▶ **Task instructions**
Look for the string "співпраці" in the material below. Copy every line where you find it.
━━━━━ Data shown
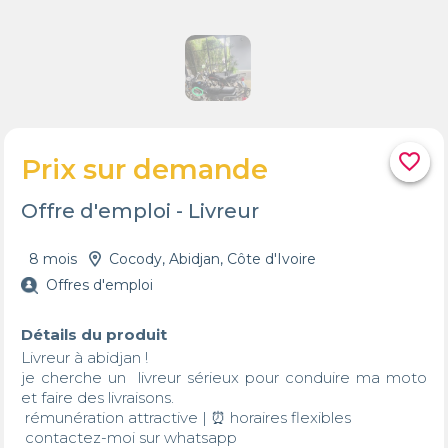
favorite_border
Prix sur demande
Offre d'emploi - Livreur
8 mois
Cocody, Abidjan, Côte d'Ivoire
Offres d'emploi
Détails du produit
Livreur à abidjan !

je cherche un  livreur sérieux pour conduire ma moto 
et faire des livraisons.

 rémunération attractive | ⏰ horaires flexibles

 contactez-moi sur whatsapp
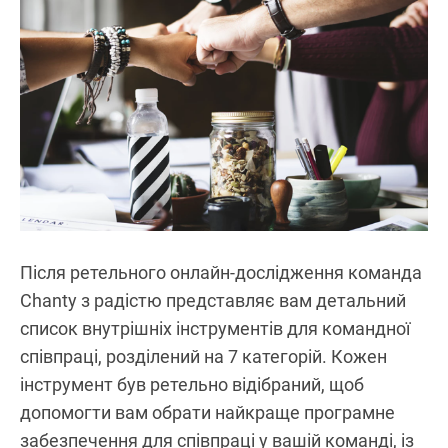
Після ретельного онлайн-дослідження команда
Chanty з радістю представляє вам детальний
список внутрішніх інструментів для командної
співпраці, розділений на 7 категорій. Кожен
інструмент був ретельно відібраний, щоб
допомогти вам обрати найкраще програмне
забезпечення для співпраці у вашій команді, із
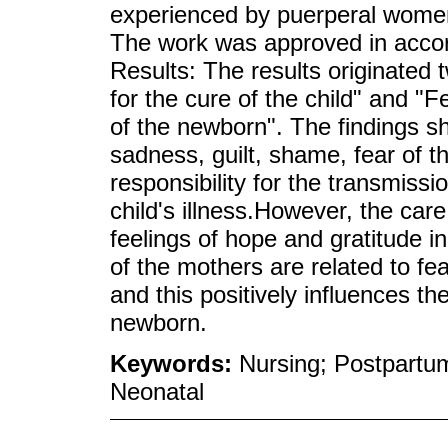
experienced by puerperal women 
The work was approved in accor
Results: The results originated
for the cure of the child" and "F
of the newborn". The findings s
sadness, guilt, shame, fear of 
responsibility for the transmiss
child's illness.However, the car
feelings of hope and gratitude i
of the mothers are related to fear
and this positively influences th
newborn.
Keywords:
Nursing; Postpartum
Neonatal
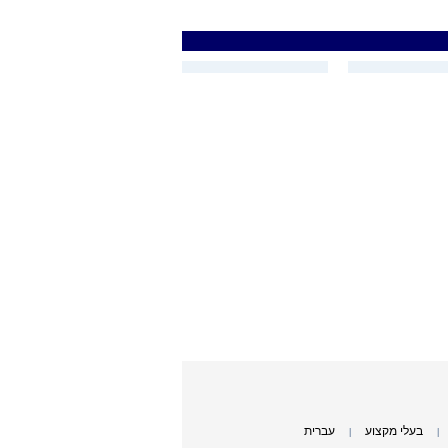
בעלי מקצוע
עברית
|
|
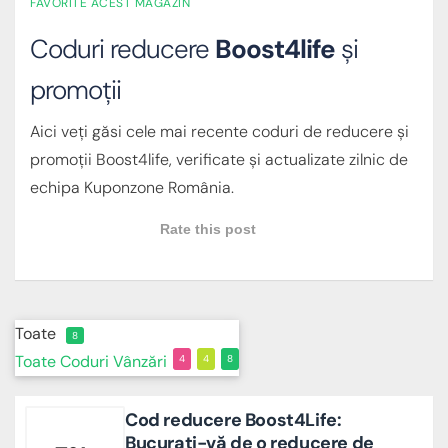
FAVORITE ACEST MAGAZIN
Coduri reducere
Boost4life
și
promoții
Aici veți găsi cele mai recente coduri de reducere și
promoții Boost4life, verificate și actualizate zilnic de
echipa Kuponzone România.
Rate this post
Toate
8
Toate
Coduri
Vânzări
4
4
8
Cod reducere Boost4Life:
Bucurați-vă de o reducere de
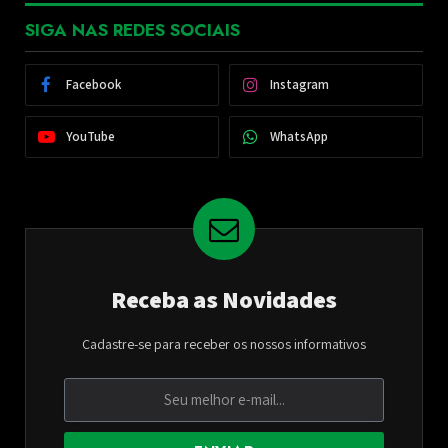
SIGA NAS REDES SOCIAIS
Facebook
Instagram
YouTube
WhatsApp
Receba as Novidades
Cadastre-se para receber os nossos informativos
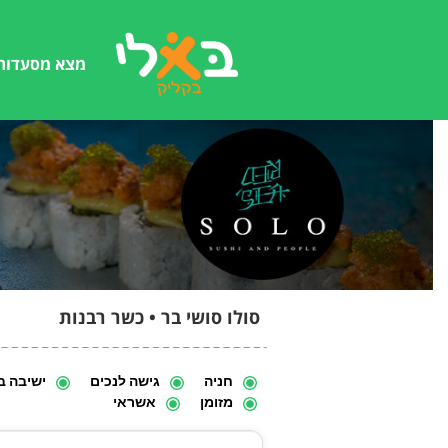
מצא מסעדות
סולו סושי בר • כשר רבנות
חניה
גישה לנכים
ישיבה ב
מזומן
אשראי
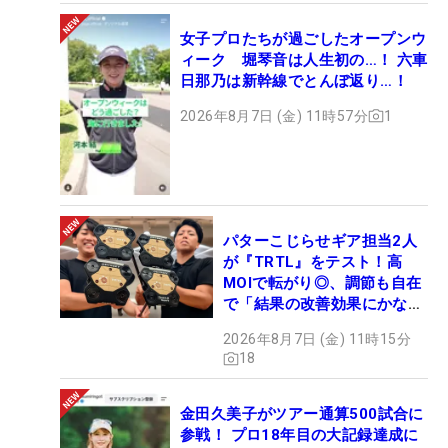
女子プロたちが過ごしたオープンウ
ィーク 堀琴音は人生初の…！ 六車
日那乃は新幹線でとんぼ返り…！
2026年8月7日 (金) 11時57分
1
パターこじらせギア担当2人
が『TRTL』をテスト！高
MOIで転がり◎、調節も自在
で「結果の改善効果にかなり
の意外性」
2026年8月7日 (金) 11時15分
18
金田久美子がツアー通算500試合に
参戦！ プロ18年目の大記録達成に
━━━━━━━━━━
▶ **Answer space**
співпраці, розділений на 7 категорій. Кожен
забезпечення для співпраці у вашій команді, із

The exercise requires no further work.